Tina Walters replied.
I
know normal girls would probably love to find themselves inside a closet two
times the size of most suburban houses. But not this closet. This closet could
only truly be appreciated by a Gallagher Girl.
We
all stepped inside, knowing we were on the verge of a lesson unlike any we'd
ever had.
Eva
reached out for another switch, and the lights surrounding the mirrors at the
back of the room came to life, washing over hats and wigs, glasses and false
teeth. Overcoats and umbrellas.
I
looked at the man who had brought us there. I turned my gaze from his crippled
leg and mangled arm…and I knew.
Art
stepped to the center of the room and said, "Ladies." He took off his
glasses with his left arm, which, for the first time, seemed normal and
straight. He kicked off his right shoe, picked it up, and let a small pebble
fall into his hand, and then stood squarely upon his right leg. And then
finally he pulled off the gray wig and dropped it onto the low center shelf
that ran the length of the room.
Tina
Walters gasped. Anna Fetterman stumbled backward. Mr. Solomon was the only one
in the room smiling as he swept his arms around the Gallagher Academy closet.
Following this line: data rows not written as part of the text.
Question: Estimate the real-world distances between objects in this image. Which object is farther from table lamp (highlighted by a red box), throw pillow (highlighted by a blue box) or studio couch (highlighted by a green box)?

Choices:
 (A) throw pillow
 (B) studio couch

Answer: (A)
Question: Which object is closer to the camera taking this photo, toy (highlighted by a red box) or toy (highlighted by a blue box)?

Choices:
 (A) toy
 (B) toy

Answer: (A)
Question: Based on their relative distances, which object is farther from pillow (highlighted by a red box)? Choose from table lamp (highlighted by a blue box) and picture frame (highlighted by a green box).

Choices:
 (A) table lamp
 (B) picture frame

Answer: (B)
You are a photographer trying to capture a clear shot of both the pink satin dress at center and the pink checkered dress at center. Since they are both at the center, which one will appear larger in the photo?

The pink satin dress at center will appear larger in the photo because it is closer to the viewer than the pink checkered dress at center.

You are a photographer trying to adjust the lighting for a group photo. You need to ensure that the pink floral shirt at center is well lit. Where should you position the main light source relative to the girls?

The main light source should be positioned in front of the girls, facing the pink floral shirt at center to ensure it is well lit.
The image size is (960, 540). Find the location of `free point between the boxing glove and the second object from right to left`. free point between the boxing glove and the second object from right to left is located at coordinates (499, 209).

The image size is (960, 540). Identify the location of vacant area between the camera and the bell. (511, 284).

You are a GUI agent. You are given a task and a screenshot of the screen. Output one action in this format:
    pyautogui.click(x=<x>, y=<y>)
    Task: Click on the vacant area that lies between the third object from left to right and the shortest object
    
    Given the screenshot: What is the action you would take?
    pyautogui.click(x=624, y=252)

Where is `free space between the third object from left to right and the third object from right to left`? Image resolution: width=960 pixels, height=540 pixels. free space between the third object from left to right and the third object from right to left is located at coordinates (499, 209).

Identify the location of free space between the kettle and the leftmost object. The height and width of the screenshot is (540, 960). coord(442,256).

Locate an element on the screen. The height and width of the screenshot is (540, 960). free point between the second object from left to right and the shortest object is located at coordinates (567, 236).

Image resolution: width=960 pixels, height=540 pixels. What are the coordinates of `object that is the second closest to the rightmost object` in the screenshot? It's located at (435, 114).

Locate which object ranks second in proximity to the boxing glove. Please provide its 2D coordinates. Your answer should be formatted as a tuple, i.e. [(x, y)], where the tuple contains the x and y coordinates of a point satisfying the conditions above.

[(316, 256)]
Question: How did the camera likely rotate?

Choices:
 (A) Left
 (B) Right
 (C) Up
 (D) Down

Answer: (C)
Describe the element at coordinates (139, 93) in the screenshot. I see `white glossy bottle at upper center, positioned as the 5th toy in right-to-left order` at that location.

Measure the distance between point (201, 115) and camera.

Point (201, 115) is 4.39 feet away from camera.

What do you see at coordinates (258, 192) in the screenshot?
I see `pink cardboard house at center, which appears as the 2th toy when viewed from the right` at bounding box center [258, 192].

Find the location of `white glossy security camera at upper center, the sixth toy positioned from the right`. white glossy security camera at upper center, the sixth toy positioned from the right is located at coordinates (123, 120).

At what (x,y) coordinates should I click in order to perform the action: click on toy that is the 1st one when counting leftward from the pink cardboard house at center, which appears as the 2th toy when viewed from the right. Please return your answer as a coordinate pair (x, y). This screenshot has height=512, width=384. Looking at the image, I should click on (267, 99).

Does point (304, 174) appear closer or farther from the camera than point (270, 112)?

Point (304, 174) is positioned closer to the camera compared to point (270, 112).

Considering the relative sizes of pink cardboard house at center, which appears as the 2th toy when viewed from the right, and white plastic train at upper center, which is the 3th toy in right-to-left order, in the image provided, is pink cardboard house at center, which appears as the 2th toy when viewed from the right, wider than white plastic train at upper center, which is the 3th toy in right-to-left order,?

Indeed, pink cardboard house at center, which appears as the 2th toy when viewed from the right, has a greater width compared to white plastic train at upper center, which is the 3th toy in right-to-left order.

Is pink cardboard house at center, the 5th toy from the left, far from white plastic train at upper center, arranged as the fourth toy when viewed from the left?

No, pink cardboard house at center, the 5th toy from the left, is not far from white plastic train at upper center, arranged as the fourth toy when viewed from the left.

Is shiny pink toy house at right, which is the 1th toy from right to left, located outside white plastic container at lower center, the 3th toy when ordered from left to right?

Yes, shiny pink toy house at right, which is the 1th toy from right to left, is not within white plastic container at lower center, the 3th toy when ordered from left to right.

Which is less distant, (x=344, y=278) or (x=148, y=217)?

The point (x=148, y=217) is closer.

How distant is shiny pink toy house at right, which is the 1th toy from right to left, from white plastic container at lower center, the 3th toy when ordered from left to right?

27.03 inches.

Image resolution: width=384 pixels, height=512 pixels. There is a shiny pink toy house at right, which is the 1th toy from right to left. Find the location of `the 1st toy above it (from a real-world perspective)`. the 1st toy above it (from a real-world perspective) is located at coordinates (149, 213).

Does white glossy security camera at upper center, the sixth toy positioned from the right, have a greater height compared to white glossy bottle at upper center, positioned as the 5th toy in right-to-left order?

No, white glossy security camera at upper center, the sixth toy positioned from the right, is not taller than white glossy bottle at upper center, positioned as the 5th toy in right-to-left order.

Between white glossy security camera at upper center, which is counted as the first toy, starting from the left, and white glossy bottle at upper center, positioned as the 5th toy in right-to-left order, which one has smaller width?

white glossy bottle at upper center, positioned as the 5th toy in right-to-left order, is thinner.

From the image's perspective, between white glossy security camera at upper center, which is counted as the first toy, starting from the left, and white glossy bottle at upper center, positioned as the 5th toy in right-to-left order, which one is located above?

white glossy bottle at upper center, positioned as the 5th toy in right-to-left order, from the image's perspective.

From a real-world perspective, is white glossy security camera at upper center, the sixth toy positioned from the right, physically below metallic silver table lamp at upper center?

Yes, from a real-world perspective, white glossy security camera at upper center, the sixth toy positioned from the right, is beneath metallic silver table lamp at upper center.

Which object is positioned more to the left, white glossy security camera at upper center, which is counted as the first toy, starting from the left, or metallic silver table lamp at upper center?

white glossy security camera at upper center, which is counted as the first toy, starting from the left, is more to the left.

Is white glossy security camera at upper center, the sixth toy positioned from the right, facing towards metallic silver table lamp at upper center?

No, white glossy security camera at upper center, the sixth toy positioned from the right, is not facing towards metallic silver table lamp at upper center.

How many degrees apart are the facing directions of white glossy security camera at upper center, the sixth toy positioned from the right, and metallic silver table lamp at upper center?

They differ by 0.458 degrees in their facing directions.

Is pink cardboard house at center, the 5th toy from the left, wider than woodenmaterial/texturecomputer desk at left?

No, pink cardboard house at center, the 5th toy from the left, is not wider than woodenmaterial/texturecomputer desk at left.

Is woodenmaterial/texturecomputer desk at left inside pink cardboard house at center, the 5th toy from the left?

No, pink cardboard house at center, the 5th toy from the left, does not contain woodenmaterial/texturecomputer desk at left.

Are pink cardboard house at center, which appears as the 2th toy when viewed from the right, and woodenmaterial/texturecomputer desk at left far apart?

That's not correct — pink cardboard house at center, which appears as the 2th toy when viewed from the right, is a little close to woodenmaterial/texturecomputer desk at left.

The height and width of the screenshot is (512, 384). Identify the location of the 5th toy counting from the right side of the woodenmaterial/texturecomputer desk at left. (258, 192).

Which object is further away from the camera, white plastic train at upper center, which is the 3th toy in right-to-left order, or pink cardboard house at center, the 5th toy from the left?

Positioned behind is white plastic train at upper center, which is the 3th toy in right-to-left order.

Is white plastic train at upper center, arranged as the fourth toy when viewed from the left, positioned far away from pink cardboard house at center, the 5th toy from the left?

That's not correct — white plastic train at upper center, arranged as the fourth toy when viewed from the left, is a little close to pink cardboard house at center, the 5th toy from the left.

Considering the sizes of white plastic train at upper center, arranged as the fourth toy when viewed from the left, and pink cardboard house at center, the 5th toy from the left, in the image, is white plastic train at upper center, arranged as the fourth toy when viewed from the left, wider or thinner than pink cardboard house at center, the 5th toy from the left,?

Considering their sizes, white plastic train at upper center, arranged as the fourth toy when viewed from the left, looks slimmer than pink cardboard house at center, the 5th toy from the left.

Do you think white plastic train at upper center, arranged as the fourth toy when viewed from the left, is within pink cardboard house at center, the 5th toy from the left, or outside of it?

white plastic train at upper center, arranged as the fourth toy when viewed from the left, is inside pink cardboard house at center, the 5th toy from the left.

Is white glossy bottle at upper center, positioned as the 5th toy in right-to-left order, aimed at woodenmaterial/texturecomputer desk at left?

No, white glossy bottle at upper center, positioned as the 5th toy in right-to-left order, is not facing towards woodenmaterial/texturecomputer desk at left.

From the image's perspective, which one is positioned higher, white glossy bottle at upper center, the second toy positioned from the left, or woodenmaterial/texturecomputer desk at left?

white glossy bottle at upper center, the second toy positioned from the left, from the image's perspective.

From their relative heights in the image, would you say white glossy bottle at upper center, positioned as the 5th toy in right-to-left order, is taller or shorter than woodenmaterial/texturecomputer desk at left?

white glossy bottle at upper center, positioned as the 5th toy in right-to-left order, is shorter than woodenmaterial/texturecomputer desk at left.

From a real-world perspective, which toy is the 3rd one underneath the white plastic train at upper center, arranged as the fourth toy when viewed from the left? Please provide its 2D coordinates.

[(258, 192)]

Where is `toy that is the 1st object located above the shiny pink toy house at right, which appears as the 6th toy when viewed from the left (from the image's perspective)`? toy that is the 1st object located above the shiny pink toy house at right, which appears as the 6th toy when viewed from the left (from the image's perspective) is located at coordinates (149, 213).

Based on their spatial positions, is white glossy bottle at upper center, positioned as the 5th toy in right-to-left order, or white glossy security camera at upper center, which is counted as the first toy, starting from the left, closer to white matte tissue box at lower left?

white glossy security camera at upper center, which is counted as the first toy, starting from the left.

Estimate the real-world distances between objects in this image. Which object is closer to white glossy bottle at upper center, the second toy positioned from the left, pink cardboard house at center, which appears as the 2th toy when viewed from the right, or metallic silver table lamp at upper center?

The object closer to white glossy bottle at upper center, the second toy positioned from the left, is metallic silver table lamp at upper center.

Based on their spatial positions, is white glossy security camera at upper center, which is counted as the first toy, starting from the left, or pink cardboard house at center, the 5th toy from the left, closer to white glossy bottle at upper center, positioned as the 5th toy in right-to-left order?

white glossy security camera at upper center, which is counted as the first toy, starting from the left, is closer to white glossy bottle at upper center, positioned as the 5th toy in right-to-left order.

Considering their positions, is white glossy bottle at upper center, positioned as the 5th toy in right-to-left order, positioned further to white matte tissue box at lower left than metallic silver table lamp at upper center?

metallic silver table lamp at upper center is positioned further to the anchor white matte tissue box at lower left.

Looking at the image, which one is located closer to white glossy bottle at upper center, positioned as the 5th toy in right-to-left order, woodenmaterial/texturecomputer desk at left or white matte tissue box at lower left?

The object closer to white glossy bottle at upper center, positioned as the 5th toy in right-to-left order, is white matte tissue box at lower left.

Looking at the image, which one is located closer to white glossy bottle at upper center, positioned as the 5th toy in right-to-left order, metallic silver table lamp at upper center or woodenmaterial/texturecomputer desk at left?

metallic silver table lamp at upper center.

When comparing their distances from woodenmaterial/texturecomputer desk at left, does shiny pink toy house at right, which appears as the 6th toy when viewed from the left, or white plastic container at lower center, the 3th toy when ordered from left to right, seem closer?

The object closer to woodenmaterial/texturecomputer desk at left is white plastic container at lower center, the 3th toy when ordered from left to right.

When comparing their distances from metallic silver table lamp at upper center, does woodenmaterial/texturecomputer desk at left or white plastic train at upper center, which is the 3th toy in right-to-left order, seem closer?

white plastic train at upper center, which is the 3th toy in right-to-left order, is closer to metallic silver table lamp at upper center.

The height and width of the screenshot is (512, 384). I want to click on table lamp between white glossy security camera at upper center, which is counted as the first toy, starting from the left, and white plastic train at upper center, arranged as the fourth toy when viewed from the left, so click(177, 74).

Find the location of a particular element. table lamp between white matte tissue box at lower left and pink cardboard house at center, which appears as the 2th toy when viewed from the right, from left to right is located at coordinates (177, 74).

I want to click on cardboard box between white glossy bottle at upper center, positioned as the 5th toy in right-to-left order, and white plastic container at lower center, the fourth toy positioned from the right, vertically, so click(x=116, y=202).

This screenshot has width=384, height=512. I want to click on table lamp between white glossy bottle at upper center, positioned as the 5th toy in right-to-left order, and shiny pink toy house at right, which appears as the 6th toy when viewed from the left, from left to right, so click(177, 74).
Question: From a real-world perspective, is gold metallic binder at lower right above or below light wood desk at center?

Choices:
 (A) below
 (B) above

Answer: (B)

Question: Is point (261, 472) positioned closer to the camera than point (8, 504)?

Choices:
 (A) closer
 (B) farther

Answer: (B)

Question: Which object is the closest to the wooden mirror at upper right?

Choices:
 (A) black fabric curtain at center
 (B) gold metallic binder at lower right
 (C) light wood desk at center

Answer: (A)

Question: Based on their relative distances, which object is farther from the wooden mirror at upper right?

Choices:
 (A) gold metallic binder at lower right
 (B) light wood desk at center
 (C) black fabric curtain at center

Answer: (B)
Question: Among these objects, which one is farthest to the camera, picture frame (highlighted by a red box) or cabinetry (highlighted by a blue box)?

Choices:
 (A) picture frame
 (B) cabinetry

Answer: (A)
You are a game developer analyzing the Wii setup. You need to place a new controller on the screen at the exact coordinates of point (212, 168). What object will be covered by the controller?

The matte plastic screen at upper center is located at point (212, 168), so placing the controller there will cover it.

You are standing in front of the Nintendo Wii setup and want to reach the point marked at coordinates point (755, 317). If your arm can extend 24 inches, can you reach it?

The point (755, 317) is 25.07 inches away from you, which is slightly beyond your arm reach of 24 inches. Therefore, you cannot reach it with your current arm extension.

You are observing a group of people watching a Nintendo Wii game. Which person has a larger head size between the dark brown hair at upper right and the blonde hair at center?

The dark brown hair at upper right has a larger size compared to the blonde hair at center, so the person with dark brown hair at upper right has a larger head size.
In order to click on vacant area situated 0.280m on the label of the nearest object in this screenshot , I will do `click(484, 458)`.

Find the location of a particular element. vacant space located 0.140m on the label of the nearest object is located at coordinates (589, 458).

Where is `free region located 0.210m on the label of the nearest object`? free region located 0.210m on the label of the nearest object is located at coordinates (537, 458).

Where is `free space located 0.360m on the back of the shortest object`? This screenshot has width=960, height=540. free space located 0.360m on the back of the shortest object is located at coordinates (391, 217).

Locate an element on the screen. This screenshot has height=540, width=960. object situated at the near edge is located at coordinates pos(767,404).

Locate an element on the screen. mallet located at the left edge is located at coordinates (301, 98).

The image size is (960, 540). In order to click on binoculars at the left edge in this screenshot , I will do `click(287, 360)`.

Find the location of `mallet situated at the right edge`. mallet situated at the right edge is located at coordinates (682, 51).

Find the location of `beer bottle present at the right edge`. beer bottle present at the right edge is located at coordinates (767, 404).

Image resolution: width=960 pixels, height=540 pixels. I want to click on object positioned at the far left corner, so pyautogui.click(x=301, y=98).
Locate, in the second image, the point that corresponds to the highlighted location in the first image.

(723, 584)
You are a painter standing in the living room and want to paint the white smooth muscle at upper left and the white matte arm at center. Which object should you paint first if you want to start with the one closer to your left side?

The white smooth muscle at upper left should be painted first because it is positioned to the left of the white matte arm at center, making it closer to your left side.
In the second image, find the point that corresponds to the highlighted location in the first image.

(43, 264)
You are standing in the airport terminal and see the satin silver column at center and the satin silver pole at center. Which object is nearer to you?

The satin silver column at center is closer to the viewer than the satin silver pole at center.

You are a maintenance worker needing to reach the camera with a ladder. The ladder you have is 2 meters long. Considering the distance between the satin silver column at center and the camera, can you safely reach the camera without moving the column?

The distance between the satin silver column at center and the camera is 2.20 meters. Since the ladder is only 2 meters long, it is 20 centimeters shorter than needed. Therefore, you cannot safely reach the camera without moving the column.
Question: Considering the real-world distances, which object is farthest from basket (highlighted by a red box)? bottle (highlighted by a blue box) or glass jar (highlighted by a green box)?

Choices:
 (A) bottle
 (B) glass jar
"Small changes. Big differences."
He
unbuttoned "Art's" shirt and stood in front of us in a white T-shirt
(the black trousers, however, he kept on). "Welcome to the science of
disguise."
A
full minute later, half the class was still staring at Joe Solomon, wondering
how old, kinda-pitiful Art could have been the same totally hot guy we had seen
every school day for more than a year.
But
I was turning, staring at a chameleon's utter fantasy—a place with the sole
purpose of making a girl disappear.
And
then I saw Bex, and my joy was instantly replaced with unease.
Because
she was smiling. And nodding. And whispering, "Plan B?"